Hawthorn tree in LincolnshireIn the quotation above, Marcel refers to his desire to have Elstir paint those things he finds mysterious in life, such as a lane of hawthorn-blossoms. This is a reference to a memory that is introduced in the first volume (in French, Du côté de chez Swann; in English, Swann's Way), the sight and smell of hawthorn flowers in the church of Combray and in the yard of the Swanns' home. Up to this point in the novel, the hawthorn (aubépine) image is much more pervasive in Marcel's memory than that of the more famous petite madeleine, which is primarily a memory of taste. Here is the first description of the white hawthorn, seen in the church of Combray during the "Month of Mary service" (still celebrated in some places in honor of the Virgin Mary, Queen of May). If you are botanically challenged, the image to the left should help you:
When, before turning to leave the church, I made a genuflection before the altar, I felt suddenly, as I rose again, a bitter-sweet fragrance of almonds steal towards me from the hawthorn-blossom, and I then noticed that on the flowers themselves were little spots of a creamier colour, in which I imagined that this fragrance must lie concealed, as the taste of an almond cake lay in the burned parts, or the sweetness of Mlle.
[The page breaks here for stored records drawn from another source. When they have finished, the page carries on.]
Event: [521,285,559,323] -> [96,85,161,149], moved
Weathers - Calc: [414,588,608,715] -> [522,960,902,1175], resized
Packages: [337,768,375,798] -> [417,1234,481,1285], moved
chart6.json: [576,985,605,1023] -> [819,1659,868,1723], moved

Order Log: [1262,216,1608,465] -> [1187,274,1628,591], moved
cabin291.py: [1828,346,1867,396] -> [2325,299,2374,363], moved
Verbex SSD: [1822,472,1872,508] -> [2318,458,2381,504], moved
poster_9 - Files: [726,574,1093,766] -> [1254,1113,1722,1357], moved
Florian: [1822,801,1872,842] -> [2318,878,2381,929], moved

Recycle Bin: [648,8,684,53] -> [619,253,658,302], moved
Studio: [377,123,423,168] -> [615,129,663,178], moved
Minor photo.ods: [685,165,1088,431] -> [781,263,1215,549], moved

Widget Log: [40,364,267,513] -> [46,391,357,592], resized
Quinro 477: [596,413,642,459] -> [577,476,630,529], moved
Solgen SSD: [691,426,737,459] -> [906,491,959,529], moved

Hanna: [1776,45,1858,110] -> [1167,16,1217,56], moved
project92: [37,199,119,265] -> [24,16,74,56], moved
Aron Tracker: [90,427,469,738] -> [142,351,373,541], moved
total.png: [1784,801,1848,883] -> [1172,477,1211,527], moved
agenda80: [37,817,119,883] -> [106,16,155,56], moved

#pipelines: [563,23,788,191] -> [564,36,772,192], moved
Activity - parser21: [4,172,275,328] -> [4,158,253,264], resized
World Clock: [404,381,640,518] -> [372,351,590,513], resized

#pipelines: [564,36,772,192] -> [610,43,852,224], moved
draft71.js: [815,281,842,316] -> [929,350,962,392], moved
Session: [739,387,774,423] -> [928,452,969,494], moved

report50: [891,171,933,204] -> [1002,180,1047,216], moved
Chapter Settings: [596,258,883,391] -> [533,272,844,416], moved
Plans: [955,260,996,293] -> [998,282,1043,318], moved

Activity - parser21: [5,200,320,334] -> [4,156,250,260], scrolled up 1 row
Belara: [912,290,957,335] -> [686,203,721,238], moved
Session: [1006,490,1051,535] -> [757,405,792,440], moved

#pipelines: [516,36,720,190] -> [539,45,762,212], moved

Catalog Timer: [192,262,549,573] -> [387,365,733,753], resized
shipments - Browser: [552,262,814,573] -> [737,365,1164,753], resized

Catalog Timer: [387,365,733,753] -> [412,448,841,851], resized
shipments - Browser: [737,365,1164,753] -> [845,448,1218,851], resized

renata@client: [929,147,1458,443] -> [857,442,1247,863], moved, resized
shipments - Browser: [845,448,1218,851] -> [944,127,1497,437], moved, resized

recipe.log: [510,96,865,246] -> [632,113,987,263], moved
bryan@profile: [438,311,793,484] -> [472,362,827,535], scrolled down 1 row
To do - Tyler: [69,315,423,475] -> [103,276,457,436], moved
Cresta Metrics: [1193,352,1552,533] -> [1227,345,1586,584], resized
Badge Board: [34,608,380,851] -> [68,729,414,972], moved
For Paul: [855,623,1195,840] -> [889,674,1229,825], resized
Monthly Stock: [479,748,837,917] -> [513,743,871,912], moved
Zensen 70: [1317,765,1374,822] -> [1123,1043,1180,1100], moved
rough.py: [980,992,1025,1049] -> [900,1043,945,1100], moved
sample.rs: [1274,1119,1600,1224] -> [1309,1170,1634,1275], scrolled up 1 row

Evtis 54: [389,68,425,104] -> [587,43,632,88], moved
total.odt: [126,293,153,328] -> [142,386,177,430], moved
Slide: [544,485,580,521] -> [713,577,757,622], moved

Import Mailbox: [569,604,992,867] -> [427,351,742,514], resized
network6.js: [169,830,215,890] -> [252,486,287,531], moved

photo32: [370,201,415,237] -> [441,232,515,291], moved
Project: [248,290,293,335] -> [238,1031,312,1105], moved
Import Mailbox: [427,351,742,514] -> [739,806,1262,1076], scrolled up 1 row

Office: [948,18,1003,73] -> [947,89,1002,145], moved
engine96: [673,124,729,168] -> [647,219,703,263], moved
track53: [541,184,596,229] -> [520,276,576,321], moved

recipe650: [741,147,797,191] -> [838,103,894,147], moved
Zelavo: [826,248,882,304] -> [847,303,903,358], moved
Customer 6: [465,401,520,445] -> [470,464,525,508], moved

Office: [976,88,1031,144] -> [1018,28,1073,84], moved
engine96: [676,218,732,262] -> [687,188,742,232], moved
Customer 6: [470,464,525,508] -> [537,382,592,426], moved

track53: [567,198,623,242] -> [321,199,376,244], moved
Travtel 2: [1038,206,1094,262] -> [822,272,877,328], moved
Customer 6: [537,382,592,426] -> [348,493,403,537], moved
Vinteuil's cheeks beneath their freckles.
Later, while walking with his family, Marcel strays into the Swanns' garden:
I found the whole path throbbing with the fragrance of hawthorn-blossom. The hedge resembled a series of chapels, whose walls were no longer visible under the mountains of flowers that were heaped upon their altars; while underneath, the sun cast a square of light upon the ground, as though it had shone in upon them through a window; the scent that swept out over me from them was as rich, as circumscribed in its range, as though I had been standing before the Lady-altar, and the flowers, themselves adorned also, held out each its little bunch of glittering stamens with an air of inattention, fine, radiating 'nerves' in the flamboyant style of architecture, like those which, in church, framed the stair to the rood-loft or closed the perpendicular tracery of the windows, but here spread out into pools of fleshy white, like strawberry-beds in spring. [. . . After looking away,] I returned to the hawthorns, and stood before them as one stands before those masterpieces of painting which, one imagines, will be better able to 'take in' when one has looked away, for a moment, at something else; but in vain did I shape my fingers into a frame, so as to have nothing but the hawthorns before my eyes.
The image of a hawthorn tree at right shows what Proust is trying to capture, the cascading presentation of flowers.

2 comments:

Anonymous said...

Hello, excuse me for my english, I am italian.
I'd like to tell you my idea about the real identity of Elstir.
I think he was Claude Monet.
He was contemporaneous of Proust,
He lived in Normandie (Giverny, close to Vernon), and he had a great attraction to japanese art, what do you thinkabout it?
I'll be grateful to you if you'll answer to me.
Bye, Mirco

Anonymous said...

This idea has been proposed by many a scholar. Another notion, which I tend to align with, is that the fictional character of Elstir is an amalgam, comprised of parts of many of his contemporaries (Monet and Whistler being the more noteworthy). Someone also suggested that it was Whistler directly, who served as Proust's model for Elstir, his name in part [Wh]istler, being and anagram of Elstir.